Exercise objective =>
Every line of the entries below from the one containing "O numero de enderecos por" to the one containing "Como tinhamos memórias", both ends included, must be written out exactly. No other line belongs in the answer.

### Extracted information

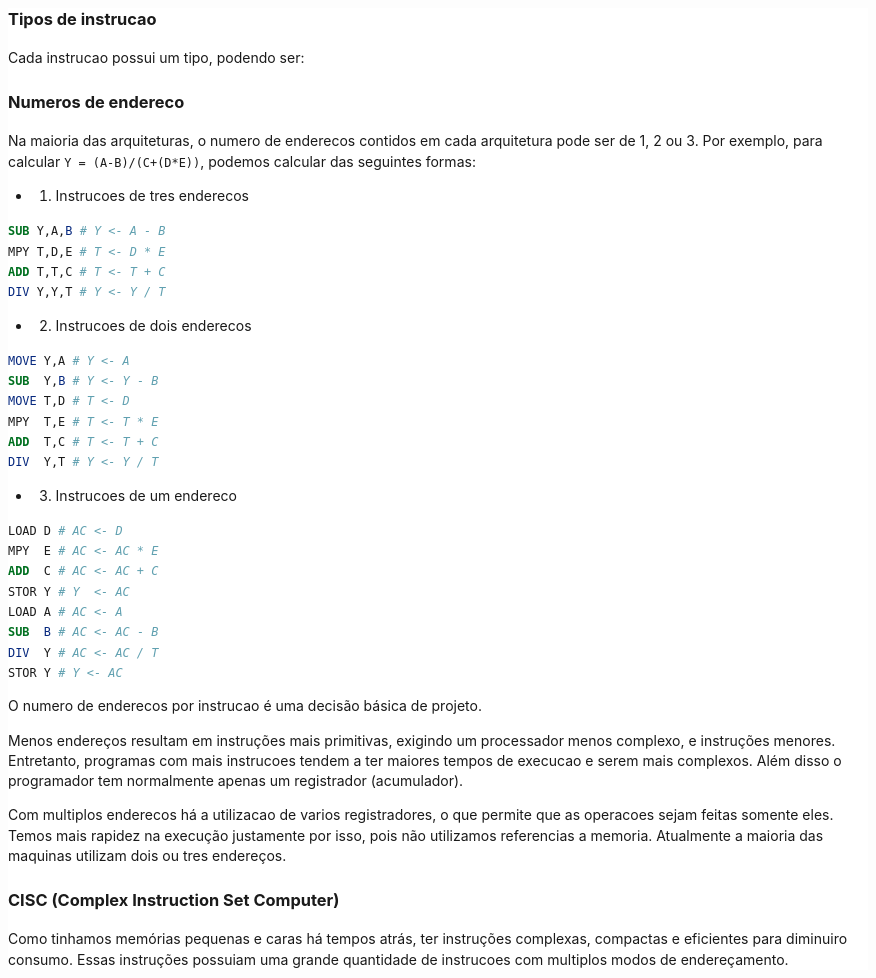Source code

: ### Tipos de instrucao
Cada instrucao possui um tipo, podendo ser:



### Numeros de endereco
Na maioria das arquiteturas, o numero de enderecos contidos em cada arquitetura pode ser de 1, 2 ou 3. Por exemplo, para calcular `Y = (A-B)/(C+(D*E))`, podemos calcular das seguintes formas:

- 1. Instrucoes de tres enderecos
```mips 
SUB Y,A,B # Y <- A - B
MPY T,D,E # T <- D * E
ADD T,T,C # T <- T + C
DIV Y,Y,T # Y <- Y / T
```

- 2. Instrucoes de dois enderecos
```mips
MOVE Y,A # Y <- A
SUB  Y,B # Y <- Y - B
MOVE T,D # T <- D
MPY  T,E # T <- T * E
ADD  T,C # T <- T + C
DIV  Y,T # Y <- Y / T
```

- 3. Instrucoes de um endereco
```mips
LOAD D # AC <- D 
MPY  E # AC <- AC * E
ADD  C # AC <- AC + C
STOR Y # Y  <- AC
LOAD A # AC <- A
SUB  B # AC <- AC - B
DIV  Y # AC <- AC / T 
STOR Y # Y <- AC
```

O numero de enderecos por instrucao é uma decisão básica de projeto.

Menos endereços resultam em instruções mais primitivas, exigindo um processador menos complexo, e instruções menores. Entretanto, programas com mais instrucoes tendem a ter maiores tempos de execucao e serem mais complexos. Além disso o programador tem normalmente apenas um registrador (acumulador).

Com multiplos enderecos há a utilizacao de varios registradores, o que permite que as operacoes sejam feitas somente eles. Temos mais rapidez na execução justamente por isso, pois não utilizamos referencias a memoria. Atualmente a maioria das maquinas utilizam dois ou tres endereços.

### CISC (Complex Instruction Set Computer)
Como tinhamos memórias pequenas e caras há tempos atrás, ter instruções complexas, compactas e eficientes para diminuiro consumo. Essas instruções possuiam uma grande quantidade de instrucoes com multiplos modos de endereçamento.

######
### Extracted information

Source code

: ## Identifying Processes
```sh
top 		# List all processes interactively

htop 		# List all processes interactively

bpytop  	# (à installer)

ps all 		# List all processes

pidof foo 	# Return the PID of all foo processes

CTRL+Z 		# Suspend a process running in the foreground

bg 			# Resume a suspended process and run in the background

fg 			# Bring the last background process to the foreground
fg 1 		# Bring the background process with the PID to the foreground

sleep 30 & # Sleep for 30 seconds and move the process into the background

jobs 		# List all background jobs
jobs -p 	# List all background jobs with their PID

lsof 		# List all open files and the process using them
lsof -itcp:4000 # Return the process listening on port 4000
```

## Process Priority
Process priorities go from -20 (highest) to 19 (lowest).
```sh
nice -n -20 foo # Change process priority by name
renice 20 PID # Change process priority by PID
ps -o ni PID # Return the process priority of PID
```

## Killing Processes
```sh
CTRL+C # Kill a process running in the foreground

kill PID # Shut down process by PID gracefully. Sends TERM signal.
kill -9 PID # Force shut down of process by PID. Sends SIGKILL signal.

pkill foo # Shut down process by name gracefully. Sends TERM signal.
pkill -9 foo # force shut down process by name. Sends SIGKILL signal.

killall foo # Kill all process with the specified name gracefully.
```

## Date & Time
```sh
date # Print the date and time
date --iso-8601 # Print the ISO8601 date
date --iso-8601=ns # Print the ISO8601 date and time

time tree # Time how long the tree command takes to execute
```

######
### Extracted information

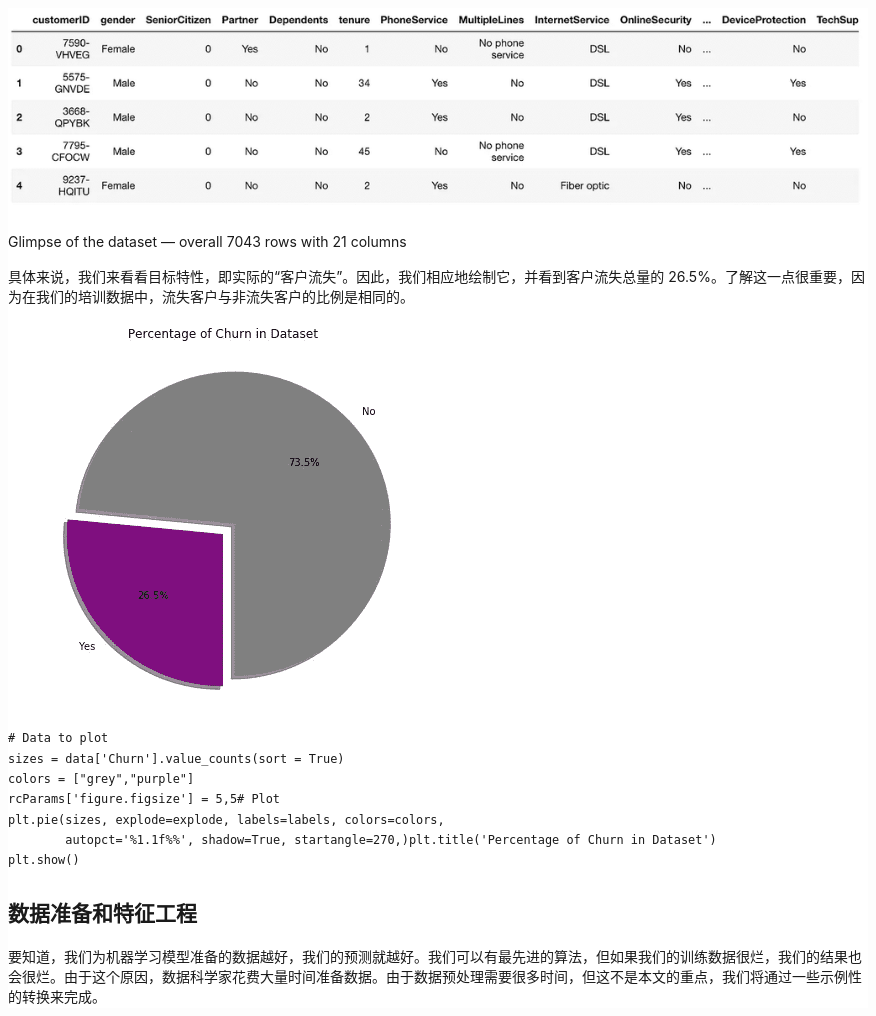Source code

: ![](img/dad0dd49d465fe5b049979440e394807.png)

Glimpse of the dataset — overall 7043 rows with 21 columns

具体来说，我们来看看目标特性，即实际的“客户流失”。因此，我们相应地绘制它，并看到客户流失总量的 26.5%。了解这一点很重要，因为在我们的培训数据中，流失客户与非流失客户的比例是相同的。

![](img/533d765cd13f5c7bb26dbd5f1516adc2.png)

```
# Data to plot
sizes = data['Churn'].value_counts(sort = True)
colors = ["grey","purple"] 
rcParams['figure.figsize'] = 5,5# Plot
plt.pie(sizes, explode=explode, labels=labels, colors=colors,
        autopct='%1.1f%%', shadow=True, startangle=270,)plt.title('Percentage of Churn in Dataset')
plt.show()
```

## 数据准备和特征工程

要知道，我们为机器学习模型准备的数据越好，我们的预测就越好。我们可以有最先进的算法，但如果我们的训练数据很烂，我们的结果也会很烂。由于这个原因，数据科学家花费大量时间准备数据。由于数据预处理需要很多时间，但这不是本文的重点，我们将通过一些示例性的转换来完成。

######

Exercise result =>
O numero de enderecos por instrucao é uma decisão básica de projeto.

Menos endereços resultam em instruções mais primitivas, exigindo um processador menos complexo, e instruções menores. Entretanto, programas com mais instrucoes tendem a ter maiores tempos de execucao e serem mais complexos. Além disso o programador tem normalmente apenas um registrador (acumulador).

Com multiplos enderecos há a utilizacao de varios registradores, o que permite que as operacoes sejam feitas somente eles. Temos mais rapidez na execução justamente por isso, pois não utilizamos referencias a memoria. Atualmente a maioria das maquinas utilizam dois ou tres endereços.

### CISC (Complex Instruction Set Computer)
Como tinhamos memórias pequenas e caras há tempos atrás, ter instruções complexas, compactas e eficientes para diminuiro consumo. Essas instruções possuiam uma grande quantidade de instrucoes com multiplos modos de endereçamento.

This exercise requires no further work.